[Given problem]
From the items below, reproduce verbatim the span that opens with the line containing "family: Malpighiaceae" and closes with the line containing "family: Juncaceae". Include both of those lines and nothing outside them.

<<<<

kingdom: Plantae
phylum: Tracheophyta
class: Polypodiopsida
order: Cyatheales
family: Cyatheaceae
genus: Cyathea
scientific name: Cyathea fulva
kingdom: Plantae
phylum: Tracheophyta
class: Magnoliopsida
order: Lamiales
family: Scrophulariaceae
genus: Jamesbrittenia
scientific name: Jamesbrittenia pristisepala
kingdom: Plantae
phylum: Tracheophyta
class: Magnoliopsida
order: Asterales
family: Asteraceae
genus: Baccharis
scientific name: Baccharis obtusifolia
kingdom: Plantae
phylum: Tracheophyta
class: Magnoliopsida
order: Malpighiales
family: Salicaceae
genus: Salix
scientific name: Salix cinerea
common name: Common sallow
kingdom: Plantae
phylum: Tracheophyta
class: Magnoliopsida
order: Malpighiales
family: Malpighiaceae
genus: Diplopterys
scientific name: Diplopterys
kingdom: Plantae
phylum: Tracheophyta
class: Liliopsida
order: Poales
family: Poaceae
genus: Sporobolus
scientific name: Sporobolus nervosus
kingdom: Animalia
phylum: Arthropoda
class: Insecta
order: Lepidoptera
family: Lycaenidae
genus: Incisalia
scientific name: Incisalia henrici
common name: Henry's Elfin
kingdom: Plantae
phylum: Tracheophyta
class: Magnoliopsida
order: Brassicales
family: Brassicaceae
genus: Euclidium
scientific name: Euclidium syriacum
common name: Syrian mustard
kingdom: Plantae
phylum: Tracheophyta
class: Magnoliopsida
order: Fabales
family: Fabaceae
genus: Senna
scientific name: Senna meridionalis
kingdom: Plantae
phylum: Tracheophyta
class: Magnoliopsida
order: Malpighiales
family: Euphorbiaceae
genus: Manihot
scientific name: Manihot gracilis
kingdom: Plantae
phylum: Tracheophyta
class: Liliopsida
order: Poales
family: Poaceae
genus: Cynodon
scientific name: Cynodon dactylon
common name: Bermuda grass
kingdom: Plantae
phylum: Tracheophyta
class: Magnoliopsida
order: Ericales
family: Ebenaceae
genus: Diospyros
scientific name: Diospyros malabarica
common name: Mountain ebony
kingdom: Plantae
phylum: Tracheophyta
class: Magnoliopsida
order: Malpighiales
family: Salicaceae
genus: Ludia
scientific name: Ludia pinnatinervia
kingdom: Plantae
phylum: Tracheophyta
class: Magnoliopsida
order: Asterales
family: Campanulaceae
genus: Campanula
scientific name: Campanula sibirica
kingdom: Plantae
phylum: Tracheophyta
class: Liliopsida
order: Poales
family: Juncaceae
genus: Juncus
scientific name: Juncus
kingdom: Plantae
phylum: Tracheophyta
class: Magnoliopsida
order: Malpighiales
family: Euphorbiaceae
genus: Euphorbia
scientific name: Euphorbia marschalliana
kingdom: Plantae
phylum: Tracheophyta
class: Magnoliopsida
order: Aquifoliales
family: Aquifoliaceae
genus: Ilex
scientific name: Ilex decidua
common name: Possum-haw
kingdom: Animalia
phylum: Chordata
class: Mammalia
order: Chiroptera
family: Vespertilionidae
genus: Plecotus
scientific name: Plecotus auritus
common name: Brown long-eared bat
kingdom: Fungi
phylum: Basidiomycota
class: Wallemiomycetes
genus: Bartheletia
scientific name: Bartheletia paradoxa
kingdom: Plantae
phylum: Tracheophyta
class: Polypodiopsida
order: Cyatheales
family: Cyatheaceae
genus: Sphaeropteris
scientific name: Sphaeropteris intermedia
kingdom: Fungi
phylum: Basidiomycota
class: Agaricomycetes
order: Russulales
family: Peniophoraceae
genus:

>>>>

[Response for this exercise]
family: Malpighiaceae
genus: Diplopterys
scientific name: Diplopterys
kingdom: Plantae
phylum: Tracheophyta
class: Liliopsida
order: Poales
family: Poaceae
genus: Sporobolus
scientific name: Sporobolus nervosus
kingdom: Animalia
phylum: Arthropoda
class: Insecta
order: Lepidoptera
family: Lycaenidae
genus: Incisalia
scientific name: Incisalia henrici
common name: Henry's Elfin
kingdom: Plantae
phylum: Tracheophyta
class: Magnoliopsida
order: Brassicales
family: Brassicaceae
genus: Euclidium
scientific name: Euclidium syriacum
common name: Syrian mustard
kingdom: Plantae
phylum: Tracheophyta
class: Magnoliopsida
order: Fabales
family: Fabaceae
genus: Senna
scientific name: Senna meridionalis
kingdom: Plantae
phylum: Tracheophyta
class: Magnoliopsida
order: Malpighiales
family: Euphorbiaceae
genus: Manihot
scientific name: Manihot gracilis
kingdom: Plantae
phylum: Tracheophyta
class: Liliopsida
order: Poales
family: Poaceae
genus: Cynodon
scientific name: Cynodon dactylon
common name: Bermuda grass
kingdom: Plantae
phylum: Tracheophyta
class: Magnoliopsida
order: Ericales
family: Ebenaceae
genus: Diospyros
scientific name: Diospyros malabarica
common name: Mountain ebony
kingdom: Plantae
phylum: Tracheophyta
class: Magnoliopsida
order: Malpighiales
family: Salicaceae
genus: Ludia
scientific name: Ludia pinnatinervia
kingdom: Plantae
phylum: Tracheophyta
class: Magnoliopsida
order: Asterales
family: Campanulaceae
genus: Campanula
scientific name: Campanula sibirica
kingdom: Plantae
phylum: Tracheophyta
class: Liliopsida
order: Poales
family: Juncaceae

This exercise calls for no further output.